> **Study questions**:
- A) Repeat word for word the part of the Vermeer exhibition article starting with "It serves as" and going on through "power and vision.".
- B) According to the Vermeer exhibition article, about how many people came to see the 1995 show?

*** Provided passage ***

In 1995, the National Gallery of Art opened an exhibition of works by Johannes Vermeer that attracted enormous crowds. Lines stretched around the block and people set up camp on the sidewalk in hopes of snagging timed-entry tickets. Despite two government shutdowns and a major blizzard, about 300,000 people came to see the gathering of 21 of the 35 extant works by the beloved Dutch painter.

The National Gallery’s new “Vermeer and the Masters of Genre Painting,” organized in conjunction with the National Gallery of Ireland and the Louvre in Paris, is not a reprise of that exhibition. Instead, the curators have gathered about 65 works by contemporaries of Vermeer, all of whom were working from 1650 to 1675, one of the most exciting periods of the golden age of Dutch painting. The show includes 10 works by Vermeer, along with those of Gerard ter Borch, Gerrit Dou, Pieter de Hooch, Gabriel Metsu and Frans van Mieris, among others.

It serves as a capstone on an extraordinary run of monographic shows devoted to individual Dutch painters in the years since the famous Vermeer blowout of 1995. Under the guidance of Arthur K. Wheelock Jr., the gallery’s curator of northern baroque paintings, the gallery has surveyed painters who worked in the vibrant art business along and in competition with Vermeer, including ter Borch, who invented ideas Vermeer borrowed, Metsu, who rivaled him at the brilliance of rendering everyday life, and van Mieris, whose exceptionally refined and detailed work occasionally surpassed that of Vermeer in its concentrated power and vision.

*** End of Provided passage ***
*** Listed records ***

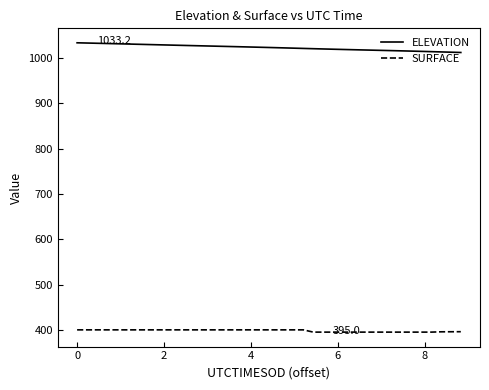

What is the minimum value shown in the chart?

395.0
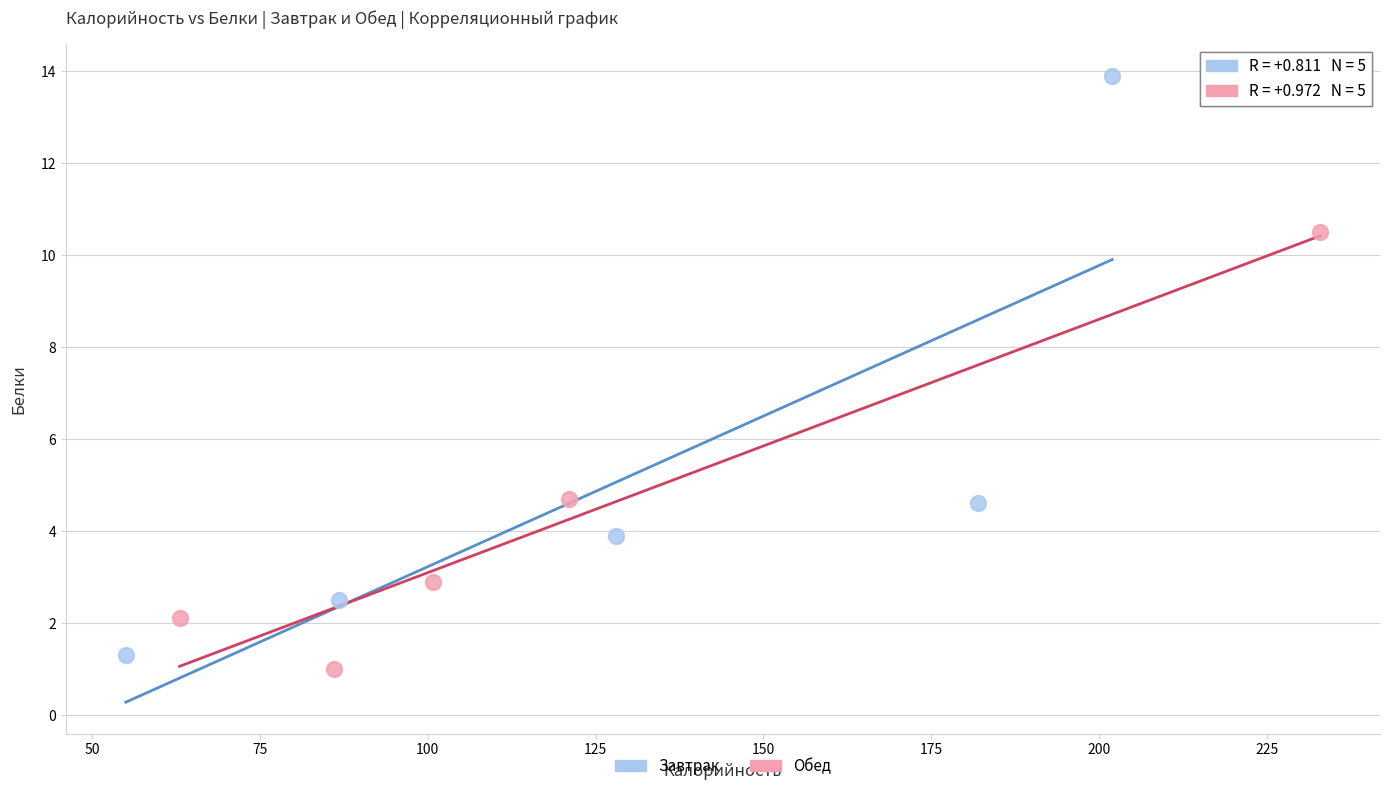

Which series has the largest Y range (max minus min)?

Завтрак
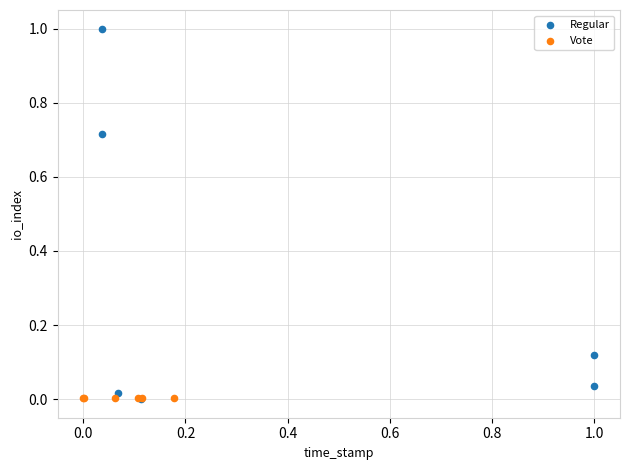

Which series contains the highest Y value?

Regular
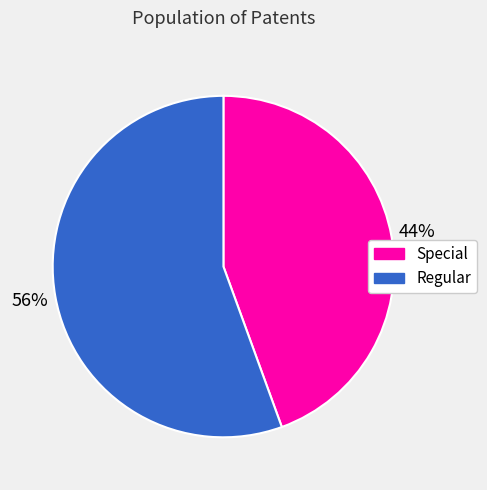

Is it true that Regular is 56% of the pie?

True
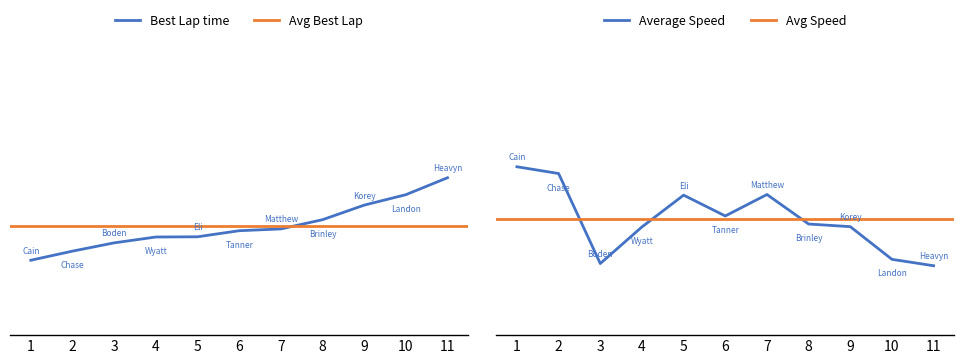

Between 4 and 7, which series saw the biggest shift?

Average Speed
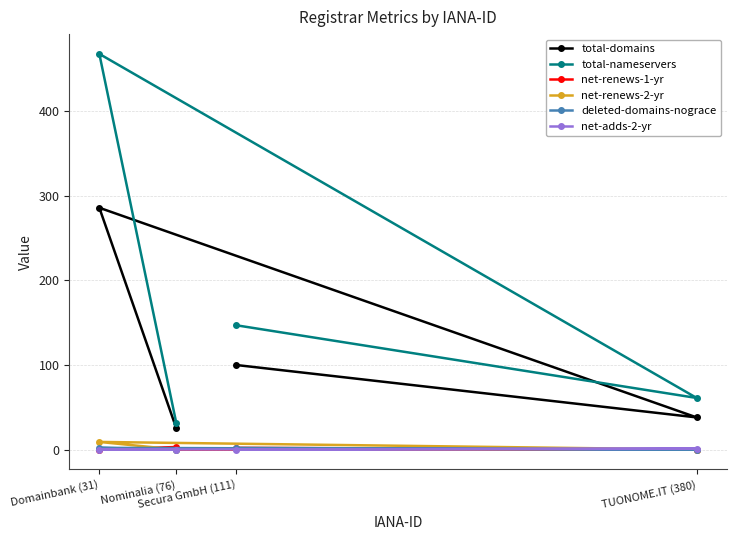

The total-domains series shows 176 at Secura GmbH (111). True or false?

False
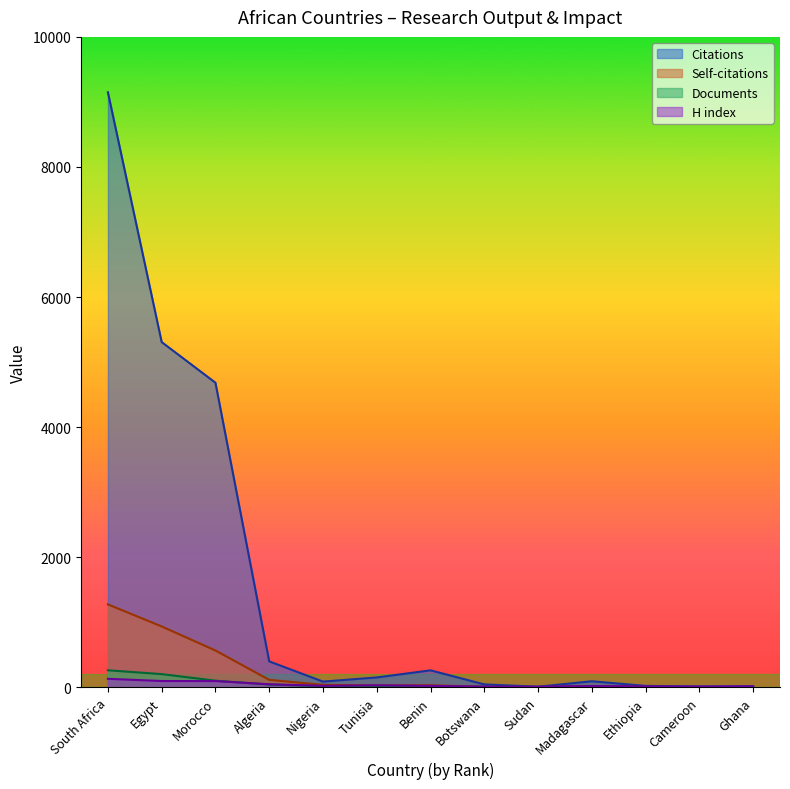

How many interior local peaks does the Self-citations series have?

2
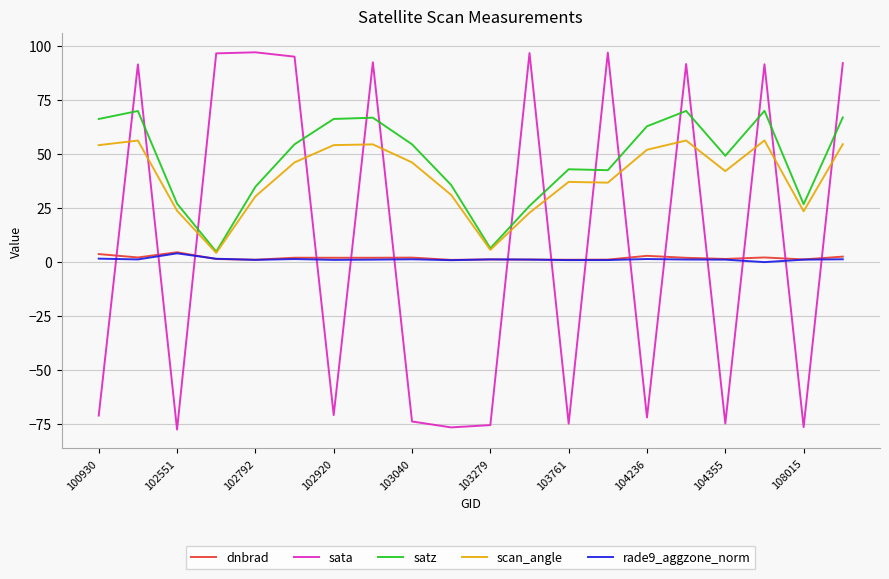

Which series has the largest total across all categories?

satz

*** End of Listed records ***

> **Answers to each task**:
- A)
It serves as a capstone on an extraordinary run of monographic shows devoted to individual Dutch painters in the years since the famous Vermeer blowout of 1995. Under the guidance of Arthur K. Wheelock Jr., the gallery’s curator of northern baroque paintings, the gallery has surveyed painters who worked in the vibrant art business along and in competition with Vermeer, including ter Borch, who invented ideas Vermeer borrowed, Metsu, who rivaled him at the brilliance of rendering everyday life, and van Mieris, whose exceptionally refined and detailed work occasionally surpassed that of Vermeer in its concentrated power and vision.

- B) About 300,000 people.